> Work order: Render each line of text in the listing below as a JSON list of strings, one string per line. Leave out blank lines and the pictures.
===== Supplied material =====
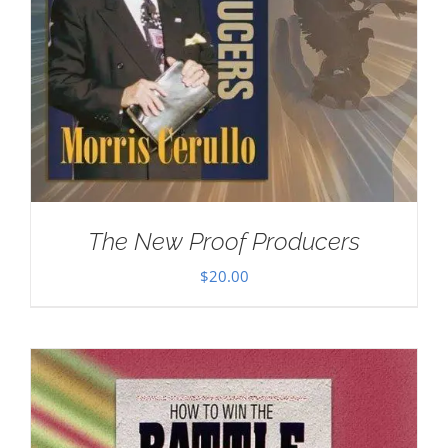
The New Proof Producers
$
20.00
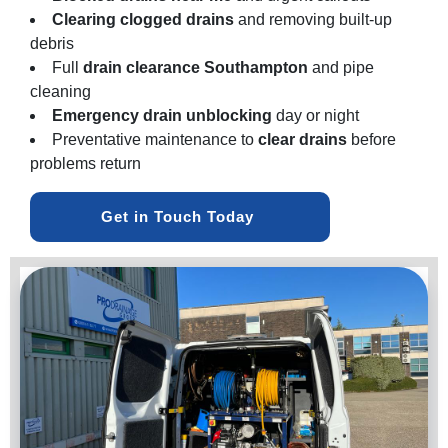
Clearing clogged drains
and removing built-up
debris
Full
drain clearance Southampton
and pipe
cleaning
Emergency drain unblocking
day or night
Preventative maintenance to
clear drains
before
problems return
Get in Touch Today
=====
> Exercise output:
[
  "The New Proof Producers",
  "$",
  "20.00",
  "Clearing clogged drains",
  "and removing built-up",
  "debris",
  "Full",
  "drain clearance Southampton",
  "and pipe",
  "cleaning",
  "Emergency drain unblocking",
  "day or night",
  "Preventative maintenance to",
  "clear drains",
  "before",
  "problems return",
  "Get in Touch Today"
]